[EXERCISE MATERIALS — start]
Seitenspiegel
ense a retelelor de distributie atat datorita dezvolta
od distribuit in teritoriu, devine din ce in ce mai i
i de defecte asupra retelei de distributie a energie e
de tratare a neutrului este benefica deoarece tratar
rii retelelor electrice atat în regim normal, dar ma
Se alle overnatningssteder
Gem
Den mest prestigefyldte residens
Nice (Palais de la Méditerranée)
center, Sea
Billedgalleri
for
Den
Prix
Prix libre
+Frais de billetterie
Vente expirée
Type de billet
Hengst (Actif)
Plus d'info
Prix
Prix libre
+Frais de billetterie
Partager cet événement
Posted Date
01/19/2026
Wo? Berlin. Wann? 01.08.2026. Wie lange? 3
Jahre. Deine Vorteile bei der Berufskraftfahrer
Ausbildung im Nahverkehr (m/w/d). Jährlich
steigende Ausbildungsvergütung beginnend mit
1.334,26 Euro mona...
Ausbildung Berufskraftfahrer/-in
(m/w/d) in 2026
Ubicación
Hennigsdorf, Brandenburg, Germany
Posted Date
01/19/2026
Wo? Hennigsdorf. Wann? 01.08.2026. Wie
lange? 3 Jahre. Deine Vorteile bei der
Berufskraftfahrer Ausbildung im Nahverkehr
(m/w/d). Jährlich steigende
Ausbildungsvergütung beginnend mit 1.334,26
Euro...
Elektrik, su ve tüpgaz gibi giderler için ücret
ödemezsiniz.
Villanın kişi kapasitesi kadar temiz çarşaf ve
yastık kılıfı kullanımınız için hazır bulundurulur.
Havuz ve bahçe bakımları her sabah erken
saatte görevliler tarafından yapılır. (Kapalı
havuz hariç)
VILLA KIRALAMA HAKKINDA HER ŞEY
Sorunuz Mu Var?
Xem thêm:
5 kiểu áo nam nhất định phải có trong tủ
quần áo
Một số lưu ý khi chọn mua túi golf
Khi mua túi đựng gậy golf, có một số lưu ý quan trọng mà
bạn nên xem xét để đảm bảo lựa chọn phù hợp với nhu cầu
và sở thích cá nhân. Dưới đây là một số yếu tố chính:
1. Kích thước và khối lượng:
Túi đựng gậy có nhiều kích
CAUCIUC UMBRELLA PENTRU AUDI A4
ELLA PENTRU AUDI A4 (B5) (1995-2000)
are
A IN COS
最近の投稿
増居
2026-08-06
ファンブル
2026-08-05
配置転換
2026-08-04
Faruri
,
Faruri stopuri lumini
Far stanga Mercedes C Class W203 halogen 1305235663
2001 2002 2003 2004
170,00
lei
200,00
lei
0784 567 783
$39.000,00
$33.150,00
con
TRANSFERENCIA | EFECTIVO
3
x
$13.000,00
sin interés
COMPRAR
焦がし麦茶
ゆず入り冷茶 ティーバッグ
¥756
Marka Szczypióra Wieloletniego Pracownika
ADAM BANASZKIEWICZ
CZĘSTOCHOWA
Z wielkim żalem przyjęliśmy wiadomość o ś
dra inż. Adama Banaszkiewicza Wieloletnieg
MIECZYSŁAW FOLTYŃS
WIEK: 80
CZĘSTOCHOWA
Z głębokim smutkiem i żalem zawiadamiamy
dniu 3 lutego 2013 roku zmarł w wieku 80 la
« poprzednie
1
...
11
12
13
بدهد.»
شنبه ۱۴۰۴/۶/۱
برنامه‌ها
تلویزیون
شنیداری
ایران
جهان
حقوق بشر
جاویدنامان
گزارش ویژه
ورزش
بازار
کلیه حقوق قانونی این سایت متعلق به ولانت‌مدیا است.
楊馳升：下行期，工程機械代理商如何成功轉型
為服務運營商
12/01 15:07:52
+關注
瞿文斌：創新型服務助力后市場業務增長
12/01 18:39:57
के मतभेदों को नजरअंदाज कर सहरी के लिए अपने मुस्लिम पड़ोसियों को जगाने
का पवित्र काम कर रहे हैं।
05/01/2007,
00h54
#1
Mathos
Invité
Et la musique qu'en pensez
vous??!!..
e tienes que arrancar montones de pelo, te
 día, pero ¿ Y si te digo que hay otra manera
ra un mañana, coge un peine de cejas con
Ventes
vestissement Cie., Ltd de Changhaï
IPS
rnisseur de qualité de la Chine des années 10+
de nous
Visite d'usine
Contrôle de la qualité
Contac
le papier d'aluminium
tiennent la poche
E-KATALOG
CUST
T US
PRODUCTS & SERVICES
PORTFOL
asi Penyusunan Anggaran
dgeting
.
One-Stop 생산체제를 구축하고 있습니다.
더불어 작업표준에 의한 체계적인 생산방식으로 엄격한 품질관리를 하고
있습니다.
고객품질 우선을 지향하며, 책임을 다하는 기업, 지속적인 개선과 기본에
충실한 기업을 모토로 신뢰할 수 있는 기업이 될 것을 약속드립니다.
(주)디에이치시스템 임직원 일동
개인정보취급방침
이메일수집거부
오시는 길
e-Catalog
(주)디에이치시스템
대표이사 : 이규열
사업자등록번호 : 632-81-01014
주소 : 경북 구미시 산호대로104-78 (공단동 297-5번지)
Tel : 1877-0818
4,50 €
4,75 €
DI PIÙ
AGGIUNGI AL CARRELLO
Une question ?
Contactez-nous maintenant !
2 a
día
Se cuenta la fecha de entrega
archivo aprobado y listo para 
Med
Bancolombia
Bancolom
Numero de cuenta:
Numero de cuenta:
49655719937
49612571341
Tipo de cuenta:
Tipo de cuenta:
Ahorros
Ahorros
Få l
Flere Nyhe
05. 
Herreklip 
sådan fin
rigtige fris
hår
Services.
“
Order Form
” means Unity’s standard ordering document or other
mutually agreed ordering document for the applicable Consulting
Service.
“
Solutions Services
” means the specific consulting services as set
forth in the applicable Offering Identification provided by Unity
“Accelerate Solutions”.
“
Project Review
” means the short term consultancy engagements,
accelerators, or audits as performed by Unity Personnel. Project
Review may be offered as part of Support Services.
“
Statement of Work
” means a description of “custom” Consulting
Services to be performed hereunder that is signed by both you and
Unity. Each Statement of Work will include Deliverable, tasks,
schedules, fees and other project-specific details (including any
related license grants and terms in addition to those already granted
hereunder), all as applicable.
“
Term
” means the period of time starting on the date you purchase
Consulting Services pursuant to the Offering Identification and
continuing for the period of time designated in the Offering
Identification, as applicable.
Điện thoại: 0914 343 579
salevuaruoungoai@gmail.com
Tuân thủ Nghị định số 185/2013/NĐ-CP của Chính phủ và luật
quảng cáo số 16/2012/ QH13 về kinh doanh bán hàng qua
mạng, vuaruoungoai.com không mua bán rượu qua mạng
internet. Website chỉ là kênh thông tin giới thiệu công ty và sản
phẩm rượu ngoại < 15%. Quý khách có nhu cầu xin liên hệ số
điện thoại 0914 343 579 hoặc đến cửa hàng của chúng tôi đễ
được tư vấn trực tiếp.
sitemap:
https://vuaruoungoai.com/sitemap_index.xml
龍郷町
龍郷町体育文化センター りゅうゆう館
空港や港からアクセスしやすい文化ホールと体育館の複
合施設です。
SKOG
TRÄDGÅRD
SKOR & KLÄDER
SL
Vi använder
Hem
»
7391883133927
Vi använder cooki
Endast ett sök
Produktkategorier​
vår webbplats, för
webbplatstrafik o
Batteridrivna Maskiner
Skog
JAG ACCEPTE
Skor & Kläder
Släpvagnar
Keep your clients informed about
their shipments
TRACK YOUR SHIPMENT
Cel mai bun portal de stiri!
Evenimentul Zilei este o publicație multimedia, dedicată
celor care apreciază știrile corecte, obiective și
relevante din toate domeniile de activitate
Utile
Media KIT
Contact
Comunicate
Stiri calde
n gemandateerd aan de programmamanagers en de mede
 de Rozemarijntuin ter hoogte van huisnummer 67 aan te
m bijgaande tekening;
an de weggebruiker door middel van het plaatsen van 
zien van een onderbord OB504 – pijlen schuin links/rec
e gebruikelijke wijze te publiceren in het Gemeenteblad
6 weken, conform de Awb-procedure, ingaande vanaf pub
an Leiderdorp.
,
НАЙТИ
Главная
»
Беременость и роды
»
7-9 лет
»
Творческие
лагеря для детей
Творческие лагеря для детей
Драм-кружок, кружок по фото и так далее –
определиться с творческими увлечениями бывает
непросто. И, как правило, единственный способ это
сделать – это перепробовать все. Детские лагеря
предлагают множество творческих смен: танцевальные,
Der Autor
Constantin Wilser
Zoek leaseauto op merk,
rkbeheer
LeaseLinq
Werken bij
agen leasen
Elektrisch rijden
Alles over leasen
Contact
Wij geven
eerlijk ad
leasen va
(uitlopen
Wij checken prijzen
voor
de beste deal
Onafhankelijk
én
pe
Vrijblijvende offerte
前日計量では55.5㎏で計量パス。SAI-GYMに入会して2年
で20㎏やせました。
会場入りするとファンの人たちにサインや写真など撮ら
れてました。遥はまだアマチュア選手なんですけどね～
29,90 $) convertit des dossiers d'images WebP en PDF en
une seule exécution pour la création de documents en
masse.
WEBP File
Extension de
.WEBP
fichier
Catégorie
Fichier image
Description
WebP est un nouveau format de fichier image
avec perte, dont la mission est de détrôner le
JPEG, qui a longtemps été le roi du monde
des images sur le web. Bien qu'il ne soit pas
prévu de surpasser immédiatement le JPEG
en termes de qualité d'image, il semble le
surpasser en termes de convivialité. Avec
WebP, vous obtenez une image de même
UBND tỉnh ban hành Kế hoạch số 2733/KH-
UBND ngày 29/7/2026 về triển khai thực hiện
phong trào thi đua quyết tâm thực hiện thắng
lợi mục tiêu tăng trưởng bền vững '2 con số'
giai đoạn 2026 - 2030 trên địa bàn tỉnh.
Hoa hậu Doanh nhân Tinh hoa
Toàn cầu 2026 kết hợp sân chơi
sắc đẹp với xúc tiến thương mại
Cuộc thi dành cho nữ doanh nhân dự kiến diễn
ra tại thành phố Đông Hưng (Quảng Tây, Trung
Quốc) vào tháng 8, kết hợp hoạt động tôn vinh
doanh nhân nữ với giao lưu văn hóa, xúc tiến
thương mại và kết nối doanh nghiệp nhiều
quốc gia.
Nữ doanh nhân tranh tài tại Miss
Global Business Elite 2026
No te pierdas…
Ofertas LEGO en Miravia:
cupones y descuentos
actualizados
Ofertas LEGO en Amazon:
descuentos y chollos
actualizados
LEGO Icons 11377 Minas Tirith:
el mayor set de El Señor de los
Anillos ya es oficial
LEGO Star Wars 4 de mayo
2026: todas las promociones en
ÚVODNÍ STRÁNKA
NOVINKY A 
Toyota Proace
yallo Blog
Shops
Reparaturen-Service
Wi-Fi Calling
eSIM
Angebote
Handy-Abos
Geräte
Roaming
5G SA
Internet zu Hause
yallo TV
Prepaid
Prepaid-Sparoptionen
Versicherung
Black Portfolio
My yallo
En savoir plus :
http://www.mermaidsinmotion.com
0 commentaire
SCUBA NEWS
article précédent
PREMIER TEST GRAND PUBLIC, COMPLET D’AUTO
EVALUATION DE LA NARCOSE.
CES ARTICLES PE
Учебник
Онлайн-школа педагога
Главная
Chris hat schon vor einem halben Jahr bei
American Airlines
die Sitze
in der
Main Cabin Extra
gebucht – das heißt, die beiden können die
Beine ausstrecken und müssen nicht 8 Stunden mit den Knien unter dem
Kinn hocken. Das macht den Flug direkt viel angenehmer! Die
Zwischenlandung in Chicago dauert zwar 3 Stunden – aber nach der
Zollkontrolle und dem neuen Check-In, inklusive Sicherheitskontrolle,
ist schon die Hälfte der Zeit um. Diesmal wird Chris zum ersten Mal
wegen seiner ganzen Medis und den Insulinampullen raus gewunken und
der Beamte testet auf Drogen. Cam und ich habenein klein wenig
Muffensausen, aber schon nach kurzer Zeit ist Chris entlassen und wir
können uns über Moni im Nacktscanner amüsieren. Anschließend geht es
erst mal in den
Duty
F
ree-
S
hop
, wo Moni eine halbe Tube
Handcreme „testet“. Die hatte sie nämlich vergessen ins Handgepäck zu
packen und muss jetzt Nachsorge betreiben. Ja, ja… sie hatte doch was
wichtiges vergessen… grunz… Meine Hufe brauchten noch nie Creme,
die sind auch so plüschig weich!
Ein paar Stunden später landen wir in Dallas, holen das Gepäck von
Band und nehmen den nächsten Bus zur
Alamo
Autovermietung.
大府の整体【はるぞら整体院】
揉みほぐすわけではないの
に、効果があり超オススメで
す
[EXERCISE MATERIALS — finish]
All lines above between those holding "Cuộc thi dành cho nữ doanh nhân dự kiến diễn" and "LEGO Icons 11377", inclusive, must be set down unchanged, and no other line may be included.

Cuộc thi dành cho nữ doanh nhân dự kiến diễn
ra tại thành phố Đông Hưng (Quảng Tây, Trung
Quốc) vào tháng 8, kết hợp hoạt động tôn vinh
doanh nhân nữ với giao lưu văn hóa, xúc tiến
thương mại và kết nối doanh nghiệp nhiều
quốc gia.
Nữ doanh nhân tranh tài tại Miss
Global Business Elite 2026
No te pierdas…
Ofertas LEGO en Miravia:
cupones y descuentos
actualizados
Ofertas LEGO en Amazon:
descuentos y chollos
actualizados
LEGO Icons 11377 Minas Tirith:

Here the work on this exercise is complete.